Tri-City drivers must be cautious about pedestrians, too
Re. “Parents, nag your children” (Letters, The Tri-City News, Nov. 23).
The headline on Lisa Bunnage’s letter should also read “Children, nag your parents.”
I agree that children need to be coached in safe pedestrian habits — and parents/guardians/schools do this — but let’s document a few facts:
• Pedestrians have a right to safe passage on our sidewalks and thoroughfares.
• Drivers have the privilege to drive.
Ms. Bunnage seems to suggest that the onus is on the pedestrian — not true. Drivers need to be aware of the fall and winter conditions and drive appropriately. This includes keeping a watchful eye on their surroundings.

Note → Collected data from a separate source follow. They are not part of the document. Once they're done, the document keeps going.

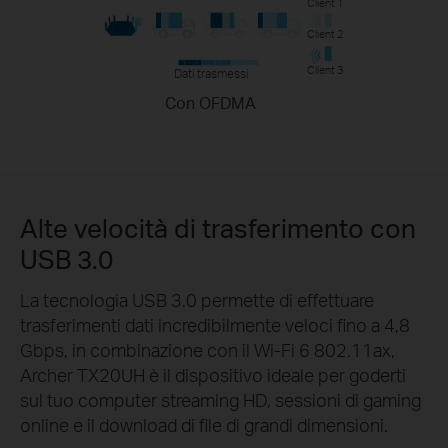
Client 1
Client 2
Client 3
Dati trasmessi
Con OFDMA
Alte velocità di trasferimento con
USB 3.0
La tecnologia USB 3.0 permette di effettuare
trasferimenti dati incredibilmente veloci fino a 4,8
Gbps, in combinazione con il Wi-Fi 6 802.11ax,
Archer TX20UH è il dispositivo ideale per goderti
sul tuo computer streaming HD, sessioni di gaming
online e il download di file di grandi dimensioni.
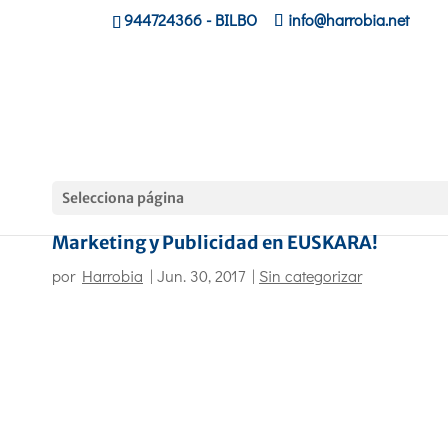
944724366
- BILBO
info@harrobia.net
Selecciona página
Curso 2017-2018. Ciclo formativo de
Marketing y Publicidad en EUSKARA!
por
Harrobia
|
Jun. 30, 2017
|
Sin categorizar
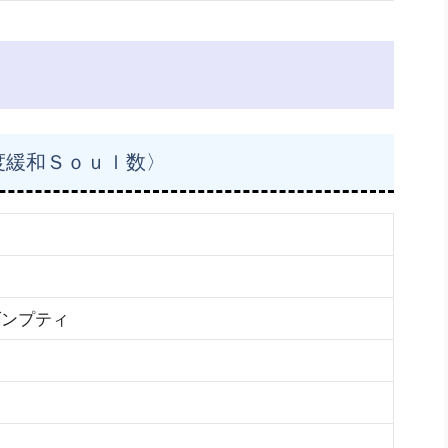
度緩和Ｓｏｕｌ数〉
ダンプティ
ム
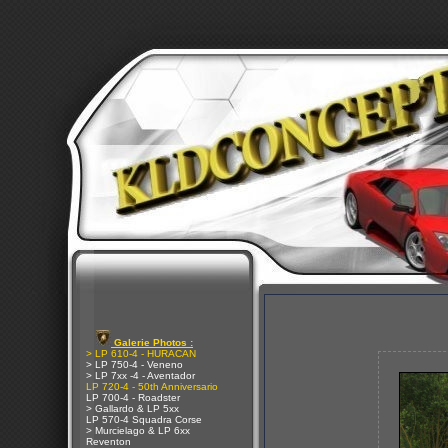
Galerie Photos :
> LP 610-4 - HURACAN
> LP 750-4 - Veneno
> LP 7xx -4 - Aventador
LP 720-4 - 50th Anniversario
LP 700-4 - Roadster
> Gallardo & LP 5xx
LP 570-4 Squadra Corse
> Murcielago & LP 6xx
Reventon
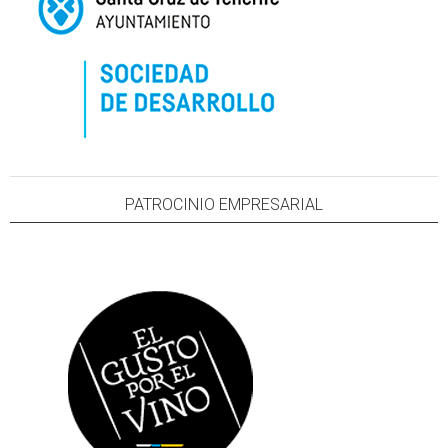
PATROCINIO EMPRESARIAL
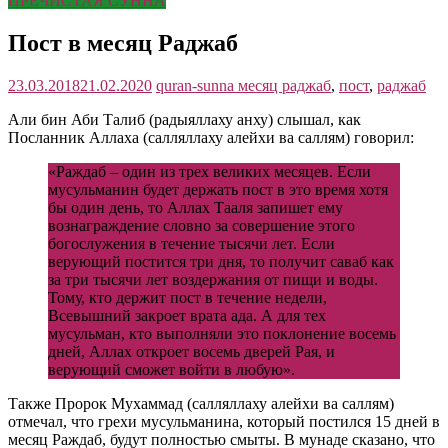
ПРЕЧИСТАЯ СУННА
Пост в месяц Раджаб
23.03.2018
21.02.2020
quran-sunna
месяц раджаб
,
пост
,
раджаб
Али бин Аби Талиб (радыяллаху анху) слышал, как
Посланник Аллаха (салляллаху алейхи ва саллям) говорил:
«Раждаб – один из трех великих месяцев. Если
мусульманин будет держать пост в это время хотя
бы один день, то Аллах Тааля запишет ему
вознаграждение словно за совершение этого
богослужения в течение тысячи лет. Если
верующий постится три дня, то получит саваб как
за три тысячи лет воздержания от пищи и воды.
Тому, кто держит пост в течение недели,
Всевышний закроет врата ада. А для тех
мусульман, кто выполняли это поклонение восемь
дней, Аллах откроет восемь дверей Рая, и
верующий сможет войти в любую».
Также Пророк Мухаммад (салляллаху алейхи ва саллям)
отмечал, что грехи мусульманина, который постился 15 дней в
месяц Раждаб, будут полностью смыты. В мунаде сказано, что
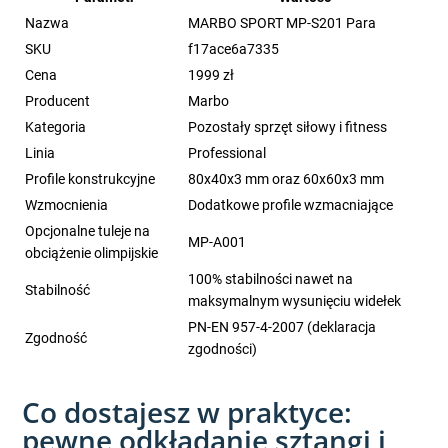
Nazwa
MARBO SPORT MP-S201 Para
SKU
f17ace6a7335
Cena
1999 zł
Producent
Marbo
Kategoria
Pozostały sprzęt siłowy i fitness
Linia
Professional
Profile konstrukcyjne
80x40x3 mm oraz 60x60x3 mm
Wzmocnienia
Dodatkowe profile wzmacniające
Opcjonalne tuleje na
MP-A001
obciążenie olimpijskie
100% stabilności nawet na
Stabilność
maksymalnym wysunięciu widełek
PN-EN 957-4-2007 (deklaracja
Zgodność
zgodności)
Co dostajesz w praktyce:
pewne odkładanie sztangi i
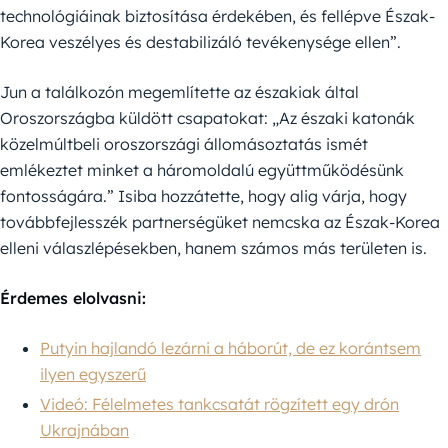
technológiáinak biztosítása érdekében, és fellépve Észak-
Korea veszélyes és destabilizáló tevékenysége ellen”.
Jun a találkozón megemlítette az északiak által
Oroszországba küldött csapatokat: „Az északi katonák
közelmúltbeli oroszországi állomásoztatás ismét
emlékeztet minket a háromoldalú együttműködésünk
fontosságára.” Isiba hozzátette, hogy alig várja, hogy
továbbfejlesszék partnerségüket nemcska az Észak-Korea
elleni válaszlépésekben, hanem számos más területen is.
Érdemes elolvasni:
Putyin hajlandó lezárni a háborút, de ez korántsem
ilyen egyszerű
Videó: Félelmetes tankcsatát rögzített egy drón
Ukrajnában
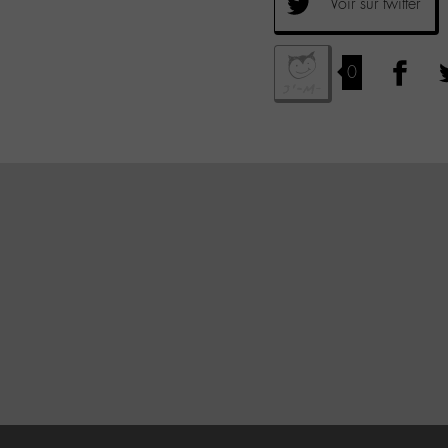
Voir sur twitter
0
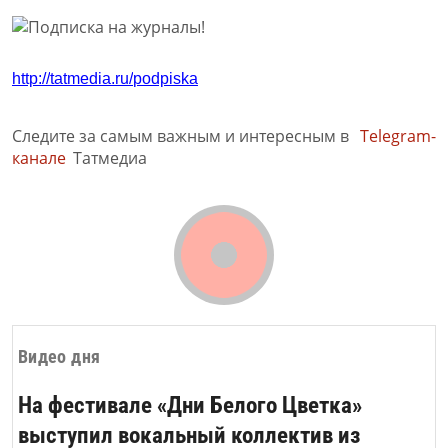
http
://
tatmedia
.
ru
/
podpiska
Следите за самым важным и интересным в
Telegram-
канале
Татмедиа
Видео дня
На фестивале «Дни Белого Цветка»
выступил вокальный коллектив из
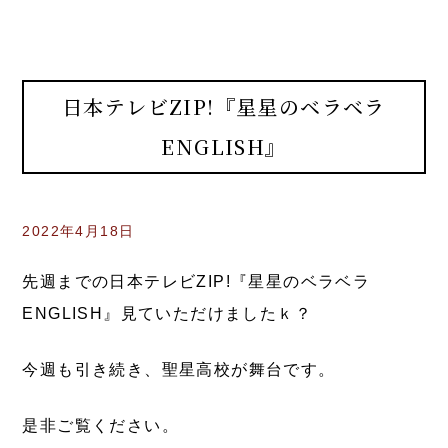
日本テレビZIP!『星星のベラベラ
ENGLISH』
2022年4月18日
先週までの日本テレビZIP!『星星のベラベラ
ENGLISH』見ていただけましたｋ？
今週も引き続き、聖星高校が舞台です。
是非ご覧ください。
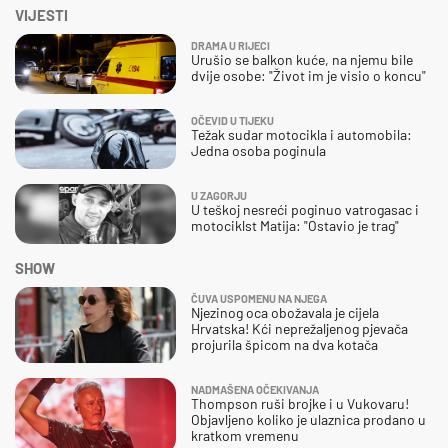
VIJESTI
DRAMA U RIJECI
Urušio se balkon kuće, na njemu bile
dvije osobe: "Život im je visio o koncu"
OČEVID U TIJEKU
Težak sudar motocikla i automobila:
Jedna osoba poginula
U ZAGORJU
U teškoj nesreći poginuo vatrogasac i
motociklst Matija: "Ostavio je trag"
SHOW
ČUVA USPOMENU NA NJEGA
Njezinog oca obožavala je cijela
Hrvatska! Kći neprežaljenog pjevača
projurila špicom na dva kotača
NADMAŠENA OČEKIVANJA
Thompson ruši brojke i u Vukovaru!
Objavljeno koliko je ulaznica prodano u
kratkom vremenu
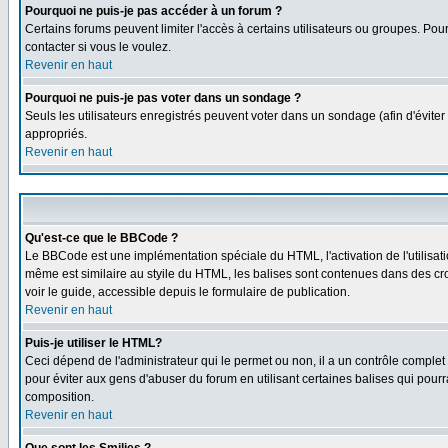
Pourquoi ne puis-je pas accéder à un forum ?
Certains forums peuvent limiter l'accès à certains utilisateurs ou groupes. Pour
contacter si vous le voulez.
Revenir en haut
Pourquoi ne puis-je pas voter dans un sondage ?
Seuls les utilisateurs enregistrés peuvent voter dans un sondage (afin d'éviter
appropriés.
Revenir en haut
Qu'est-ce que le BBCode ?
Le BBCode est une implémentation spéciale du HTML, l'activation de l'utilisat
même est similaire au styile du HTML, les balises sont contenues dans des croch
voir le guide, accessible depuis le formulaire de publication.
Revenir en haut
Puis-je utiliser le HTML?
Ceci dépend de l'administrateur qui le permet ou non, il a un contrôle comple
pour éviter aux gens d'abuser du forum en utilisant certaines balises qui pour
composition.
Revenir en haut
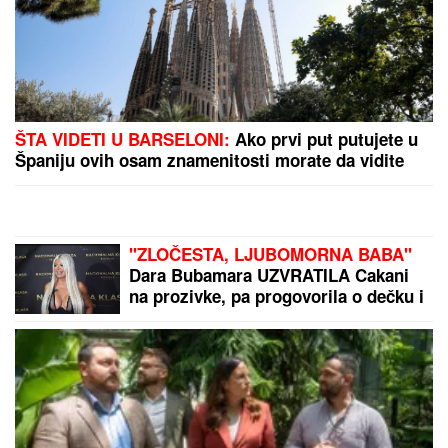
prava ISTINA
VERICA RAKOČEVIĆ I VELJKO
PRAVE BAZEN U VILI NA AVALI
Imanje vredi milione, a sada podelili
snimak iz dvorišta: Bagerista uveliko
izvodi radove (Video)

It is an onerous responsibility to be a driver, so take it seriously. It would seem that many drivers these days simply drive mechanically. How many actually do what is required regularly while driving, such as...
• Watch the road ahead — anticipate.
• Check the periphery — what’s happening around you.
• Check rear and side mirrors.
• Check gauges on dash
• Don’t get distracted by what’s happening in the car — if you are, pull over.
As a driver, I have been rear-ended while stopped at a pedestrian crossing by a driver who wasn’t driving properly and, as a pedestrian, I’ve almost been hit countless times on the new Coast Meridian four-lane freeway at pedestrian crossings. I have been verbally abused by a truck driver for having the audacity to cross at a crossing. In one instance, I was almost hit by a truck from a local quarry that simply plowed through the crossing while the other three lanes had stopped for me — and the driver was on his cell phone at the time.
When people actually learn from what they’ve been taught, we’ll all be safer.